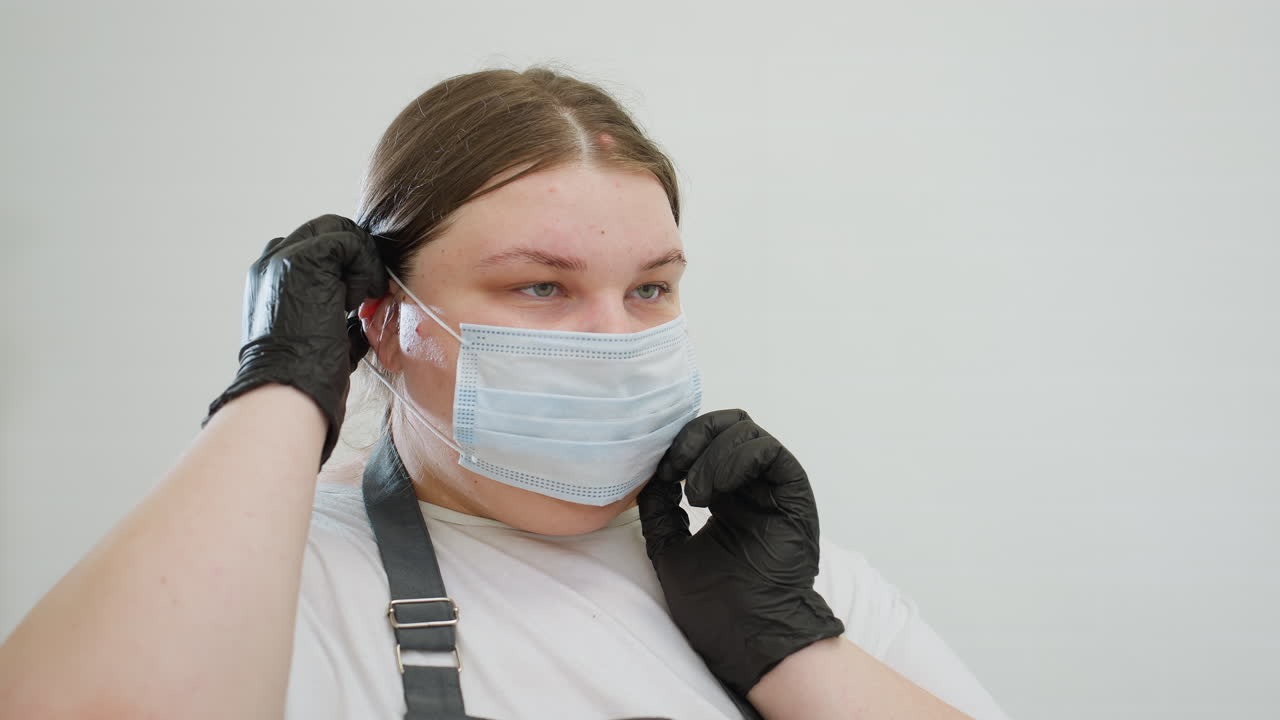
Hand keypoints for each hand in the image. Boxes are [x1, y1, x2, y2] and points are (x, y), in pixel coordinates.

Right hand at [203, 214, 387, 465]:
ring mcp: (283, 257)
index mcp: (270, 278)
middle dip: (358, 258)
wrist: (288, 387)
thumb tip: (367, 307)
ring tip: (358, 301)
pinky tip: (357, 300)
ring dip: (362, 263)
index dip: (346, 264)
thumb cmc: (308, 372)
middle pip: (330, 230)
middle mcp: (271, 262)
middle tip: (367, 295)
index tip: (358, 299)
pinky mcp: (303, 259)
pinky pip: (350, 242)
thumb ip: (337, 309)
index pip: (317, 245)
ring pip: (341, 232)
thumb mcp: (323, 333)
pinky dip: (364, 268)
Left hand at [638, 409, 845, 696]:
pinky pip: (768, 451)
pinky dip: (735, 458)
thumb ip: (660, 513)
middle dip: (694, 436)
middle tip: (674, 468)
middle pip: (727, 427)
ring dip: (711, 453)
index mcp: (727, 499)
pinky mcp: (793, 495)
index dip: (680, 446)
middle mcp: (753, 488)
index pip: (707, 444)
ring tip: (694, 494)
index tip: (659, 473)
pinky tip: (713, 491)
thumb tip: (650, 477)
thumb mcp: (670, 552)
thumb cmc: (716, 608)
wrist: (748, 641)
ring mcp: (774, 490)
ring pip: (746, 432)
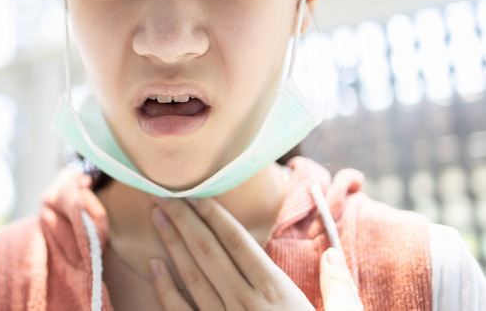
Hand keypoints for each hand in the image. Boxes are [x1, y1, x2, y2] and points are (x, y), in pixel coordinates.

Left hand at [150, 197, 361, 309]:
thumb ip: (339, 288)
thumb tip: (333, 252)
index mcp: (278, 295)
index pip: (238, 243)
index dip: (214, 216)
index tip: (195, 194)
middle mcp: (247, 306)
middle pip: (208, 254)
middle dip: (184, 222)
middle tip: (164, 194)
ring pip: (192, 278)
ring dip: (172, 246)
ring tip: (157, 218)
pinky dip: (165, 290)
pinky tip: (154, 267)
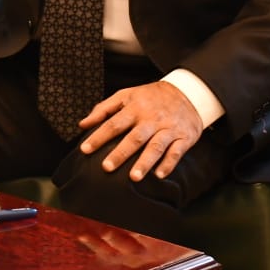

* _Task item_:
A word-for-word copy of the data above is needed, one that omits the pictures.

* _Task output_:
Hand keypoints for each hand in the image. Boxes are [x1, y1, x2, y2] and points are (x, y), in pixel coordinates.

Right hand at [203, 214, 387, 465]:
ring mcp: (283, 257)
index mcp: (270, 278)
middle dip: (358, 258)
wrist: (288, 387)
thumb tip: (367, 307)
ring tip: (358, 301)
pinky tip: (357, 300)
ring dip: (362, 263)
index dip: (346, 264)
thumb cmc: (308, 372)
middle pip: (330, 230)
middle mcp: (271, 262)
middle tip: (367, 295)
index tip: (358, 299)
pinky mcp: (303, 259)
pinky pip: (350, 242)
thumb ip: (337, 309)
index pip: (317, 245)
ring pip: (341, 232)
thumb mcp: (323, 333)
pinky dip: (364, 268)
Left hand at [638, 409, 845, 696]:
pinky pip: (768, 451)
pinky dip: (735, 458)
thumb ip: (660, 513)
middle dip: (694, 436)
middle tip: (674, 468)
middle pip: (727, 427)
ring dip: (711, 453)
index mcp: (727, 499)
pinky mcp: (793, 495)
index dip: (680, 446)
middle mcp: (753, 488)
index pip: (707, 444)
ring tip: (694, 494)
index tip: (659, 473)
pinky tip: (713, 491)
thumb tip: (650, 477)
thumb mcp: (670, 552)
thumb cmc: (716, 608)
wrist: (748, 641)
ring mcp: (774, 490)
ring pip: (746, 432)
Hand keypoints for each hand in the image. Boxes are [x1, y1, x2, y2] and points are (x, y), in pixel coordinates.

Left hand at [150, 197, 361, 309]:
thumb ip: (339, 288)
thumb tip: (333, 252)
index mcp: (278, 295)
index pip: (238, 243)
index dip: (214, 216)
index tip: (195, 194)
middle mcp: (247, 306)
middle pip: (208, 254)
middle dip: (184, 222)
middle tip: (164, 194)
ring pip: (192, 278)
ring dip: (172, 246)
ring tip: (157, 218)
pinky dip: (165, 290)
pinky tip: (154, 267)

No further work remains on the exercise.